Pour Singapour, ces deux casinos sont donc cruciaux. Grâce à eux, l’Etat compte attirer 17 millions de visiteurs d’ici à 2015, soit davantage que les 9,7 millions de touristes de l’an dernier, qui ont dépensé quelque 6,6 milliards d’euros.
Le gouvernement, qui a baptisé les casinos du bel euphémisme de “sites intégrés”, espère qu’au fil du temps les hôtels, les restaurants et les parcs à thème qui y sont rattachés généreront des revenus susceptibles de réduire progressivement la dépendance de Singapour aux seuls casinos.
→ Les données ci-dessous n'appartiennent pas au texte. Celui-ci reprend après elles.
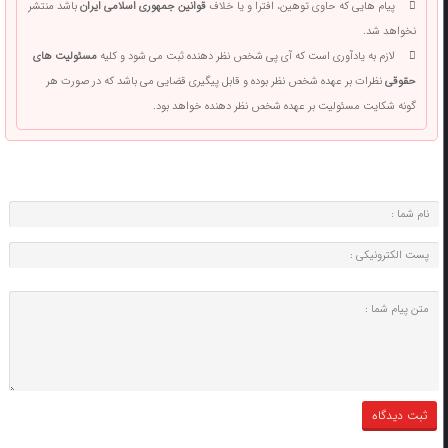
پیام هایی که حاوی توهین، افترا و یا خلاف
قوانین جمهوری اسلامی ایران
باشد منتشر
نخواهد شد.
لازم به یادآوری است که آی پی شخص نظر دهنده ثبت می شود و کلیه
مسئولیت های
حقوقی
نظرات بر عهده شخص نظر بوده و قابل پیگیری قضایی می باشد که در صورت هر
گونه شکایت مسئولیت بر عهده شخص نظر دهنده خواهد بود.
Pour parer à toute éventualité, les autorités ont interdit à plus de 29 000 personnes ayant fait faillite ainsi qu’aux bénéficiaires de l’aide sociale d’entrer dans les casinos et se sont efforcées de convaincre les familles des joueurs compulsifs de leur en faire interdire l’accès.
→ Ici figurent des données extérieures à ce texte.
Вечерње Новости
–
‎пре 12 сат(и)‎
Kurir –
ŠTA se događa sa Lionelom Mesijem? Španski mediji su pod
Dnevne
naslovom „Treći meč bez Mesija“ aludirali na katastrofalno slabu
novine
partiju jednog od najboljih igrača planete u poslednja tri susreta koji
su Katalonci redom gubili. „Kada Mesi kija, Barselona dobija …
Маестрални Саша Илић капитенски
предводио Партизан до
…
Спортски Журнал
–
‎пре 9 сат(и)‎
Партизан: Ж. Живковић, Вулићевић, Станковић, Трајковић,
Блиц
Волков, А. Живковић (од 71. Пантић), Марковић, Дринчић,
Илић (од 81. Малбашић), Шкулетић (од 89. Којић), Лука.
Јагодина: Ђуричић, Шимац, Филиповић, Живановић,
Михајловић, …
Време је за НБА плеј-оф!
De plus, les Singapouriens paient un droit d’entrée considérable de 100 dollars singapouriens [54 euros par jour] destiné à les dissuader de se diriger vers les tables de baccara ou les machines à sous.
Les deux premiers jours, le premier casino aurait accueilli 35 000 joueurs, contre 114 000 pour le venetian de Macao lors de son ouverture, en 2007, et généré 21,3 millions d’euros au cours de ces deux premiers jours, même si les experts pensent que ces chiffres sont surévalués. Selon l’Union Gaming Research [un cabinet spécialisé dans le secteur du jeu], le chiffre de 6 millions d’euros maximum serait plus vraisemblable.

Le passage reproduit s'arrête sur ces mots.